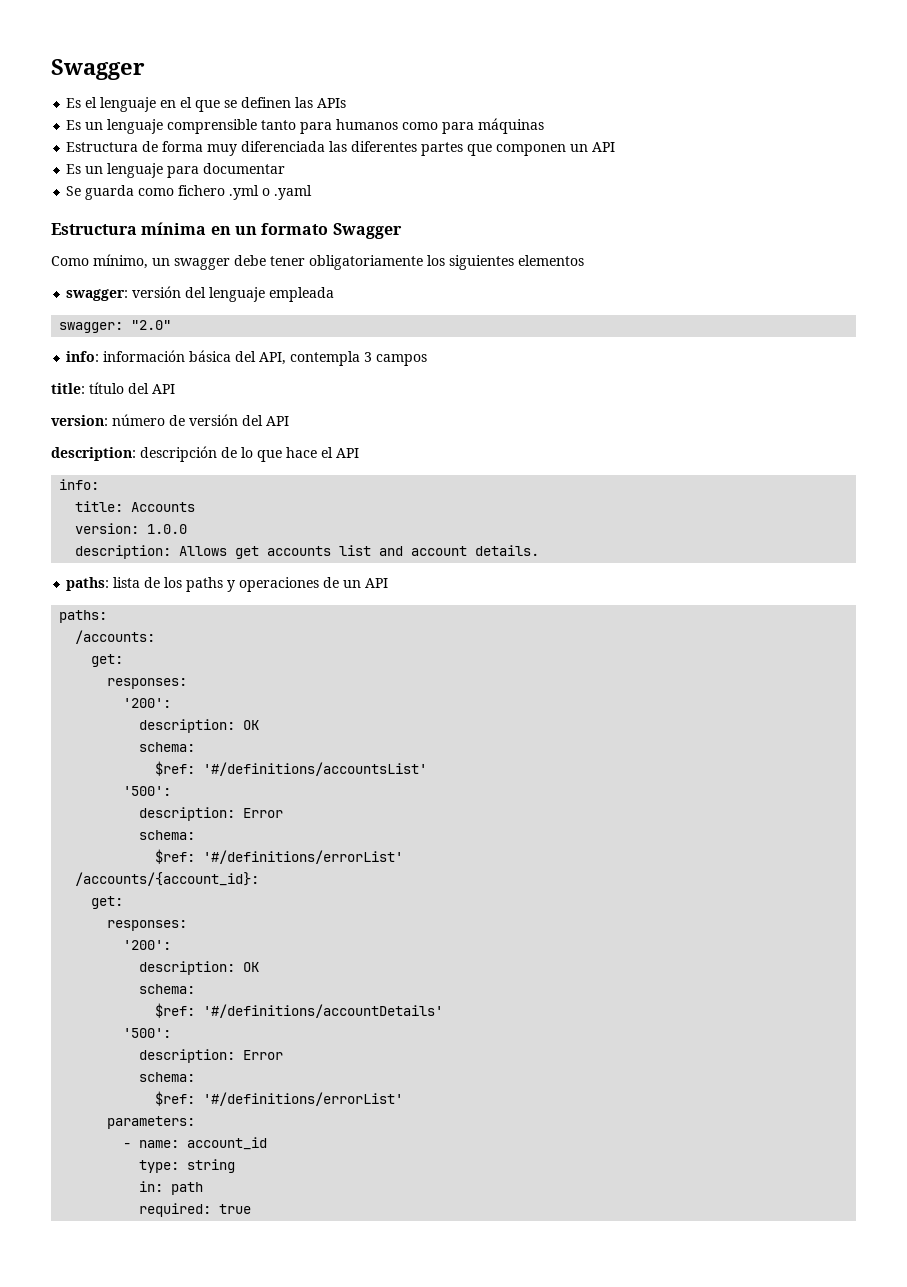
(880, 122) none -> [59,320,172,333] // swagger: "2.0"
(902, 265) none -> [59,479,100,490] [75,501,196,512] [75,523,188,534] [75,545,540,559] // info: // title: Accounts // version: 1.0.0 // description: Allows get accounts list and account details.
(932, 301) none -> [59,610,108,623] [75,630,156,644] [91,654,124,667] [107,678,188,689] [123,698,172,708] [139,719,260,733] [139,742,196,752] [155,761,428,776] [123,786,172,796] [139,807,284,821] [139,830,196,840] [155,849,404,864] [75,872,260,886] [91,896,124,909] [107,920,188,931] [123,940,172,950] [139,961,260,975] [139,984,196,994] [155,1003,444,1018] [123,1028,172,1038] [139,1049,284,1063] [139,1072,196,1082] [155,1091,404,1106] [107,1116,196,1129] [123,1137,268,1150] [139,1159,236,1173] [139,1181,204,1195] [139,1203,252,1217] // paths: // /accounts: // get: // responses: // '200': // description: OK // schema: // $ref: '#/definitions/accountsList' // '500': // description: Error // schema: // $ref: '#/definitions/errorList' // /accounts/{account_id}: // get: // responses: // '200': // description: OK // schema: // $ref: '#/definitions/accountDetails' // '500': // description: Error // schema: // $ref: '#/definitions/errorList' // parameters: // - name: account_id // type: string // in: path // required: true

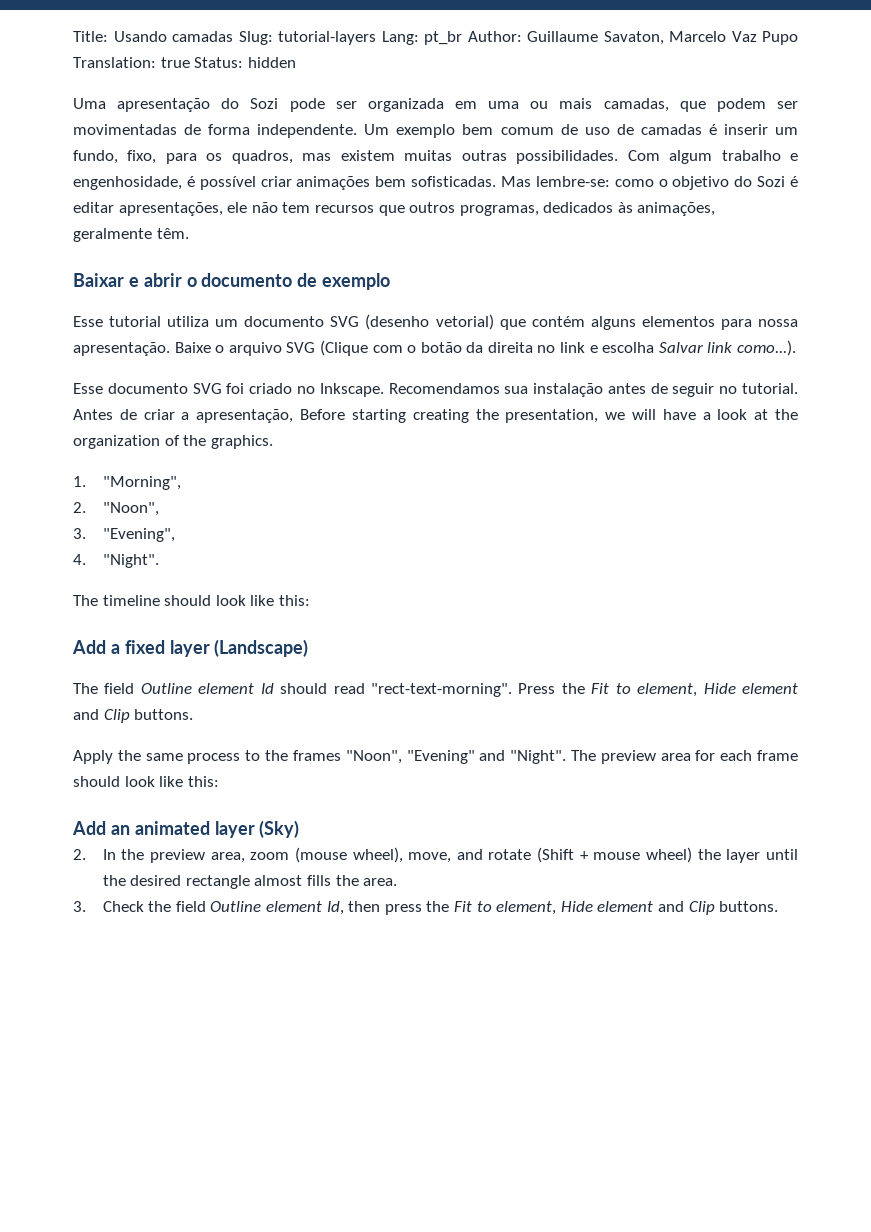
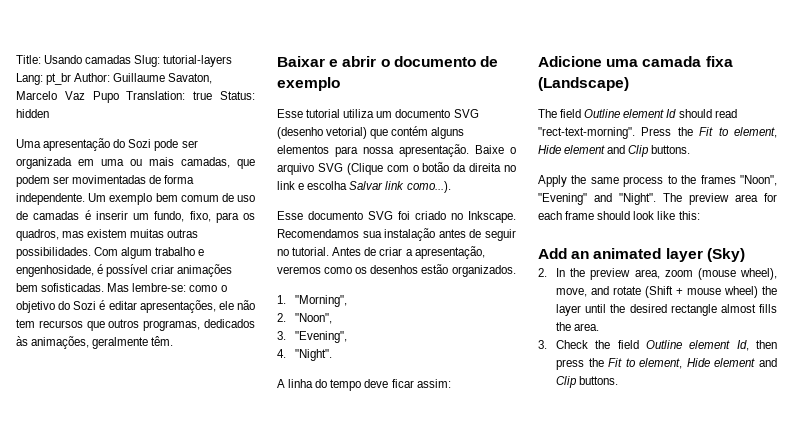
[300,409,798,423] [73,435,273,449] Before starting creating the presentation, we will have a look at the organization of the graphics. -> [277,264,516,277] veremos como os desenhos estão organizados.
[73,595,310,606] [72,640,210,657] The timeline should look like this: // Add a fixed layer -> [277,379,451,391] [538,56,733,67] A linha do tempo deve ficar assim: // Adicione uma camada fixa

========================================================================

§ **THE TASK**
Word for word, set down the lines from the line with "(932, 301) none" through the last line of the entries, and nothing else; the pictures stay out.

§ **YOUR SOLUTION**
(932, 301) none -> [59,610,108,623] [75,630,156,644] [91,654,124,667] [107,678,188,689] [123,698,172,708] [139,719,260,733] [139,742,196,752] [155,761,428,776] [123,786,172,796] [139,807,284,821] [139,830,196,840] [155,849,404,864] [75,872,260,886] [91,896,124,909] [107,920,188,931] [123,940,172,950] [139,961,260,975] [139,984,196,994] [155,1003,444,1018] [123,1028,172,1038] [139,1049,284,1063] [139,1072,196,1082] [155,1091,404,1106] [107,1116,196,1129] [123,1137,268,1150] [139,1159,236,1173] [139,1181,204,1195] [139,1203,252,1217] // paths: // /accounts: // get: // responses: // '200': // description: OK // schema: // $ref: '#/definitions/accountsList' // '500': // description: Error // schema: // $ref: '#/definitions/errorList' // /accounts/{account_id}: // get: // responses: // '200': // description: OK // schema: // $ref: '#/definitions/accountDetails' // '500': // description: Error // schema: // $ref: '#/definitions/errorList' // parameters: // - name: account_id // type: string // in: path // required: true

[300,409,798,423] [73,435,273,449] Before starting creating the presentation, we will have a look at the organization of the graphics. -> [277,264,516,277] veremos como os desenhos estão organizados.
[73,595,310,606] [72,640,210,657] The timeline should look like this: // Add a fixed layer -> [277,379,451,391] [538,56,733,67] A linha do tempo deve ficar assim: // Adicione uma camada fixa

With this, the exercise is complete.